What was it like spending three years with hospital residents in France?
I was really dedicated to the life of the residents and my main interest was to spend time with them. To them, my presence became a welcomed kind of animation – I was there, available and in no rush. I participated in their activities and we went for outings but my main role became that of a human presence during the hours when the activities and the presence of staff were elsewhere. Spending time in the unit during the quieter hours allowed for me to better understand the course of the day from the perspective of the residents. I also came to realize the stark contrast between the times when staff were present and the times when residents were alone.
Throughout the project I grew very attached to the residents in the unit. I would keep in touch with certain family members whilst I was away, and it was painful to go through difficult times with them. The worst bit of Alzheimer’s disease is that the affected person will go through moments of lucidity where they realize that they are losing their memory. This can cause behavior difficulties such as aggressiveness, eating disorders, increased anxiety or depressive tendencies. It is also very common to have a strong urge to go “˜home’, often to an imaginary childhood home. This is where the constant wandering and the struggle with the door begins. That was very difficult to watch. If I was present in the unit, chatting to a particular resident or doing something with them, I could sometimes prevent them from entering this state simply by being there.
Have you noticed any differences in the public understanding of dementia between the different countries you’ve lived and worked in?
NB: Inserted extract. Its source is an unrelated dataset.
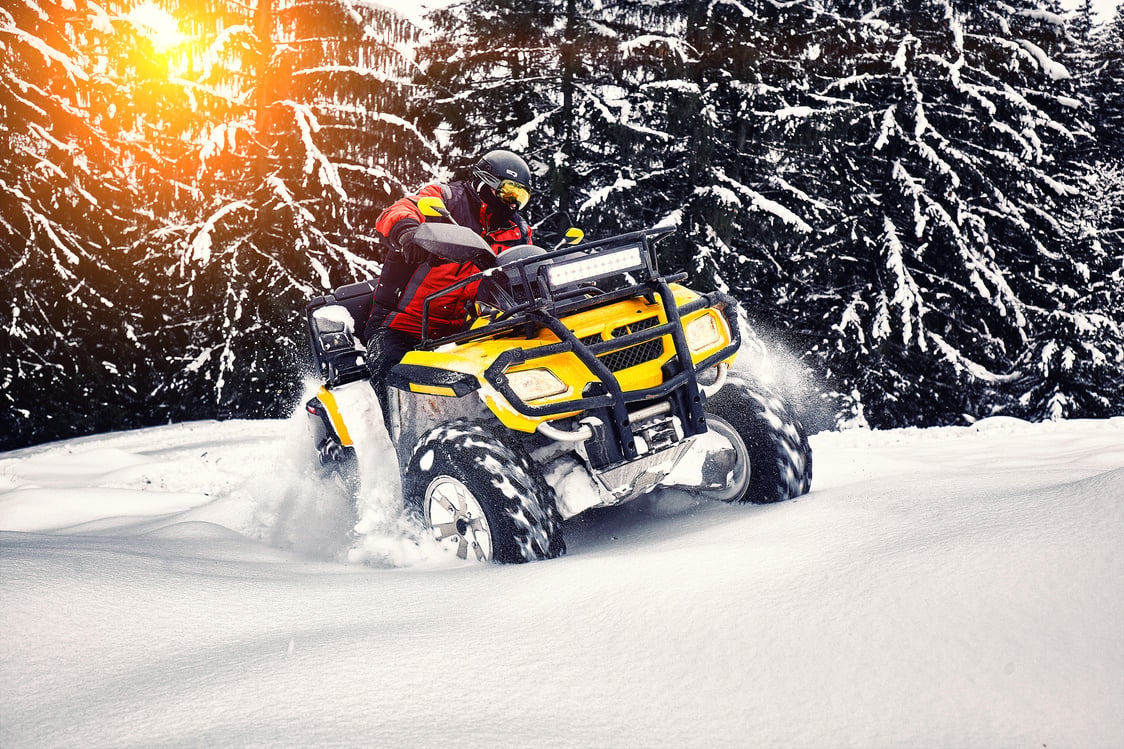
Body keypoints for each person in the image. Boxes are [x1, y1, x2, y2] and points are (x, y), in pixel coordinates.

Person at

I think this is a common issue to all western countries. It is our very own fears and negative connotations of aging and dying that makes us comply with these societal structures. Whilst being busy living an active, productive life we are perhaps relieved on a day-to-day basis by the possibility to be able to turn a blind eye to what is so conveniently hidden away from us by the geriatric institutions and care homes. My goal with this project was to try to make us think about our institutionalized, modern way of living, and perhaps be able to critically question certain care policies – such as the use of confinement as an aspect of care – by seeing the effects that they can have on somebody’s life. I would like for this series to encourage developments of new forms of care in specialized institutions, which, of course there are already many great examples of out there.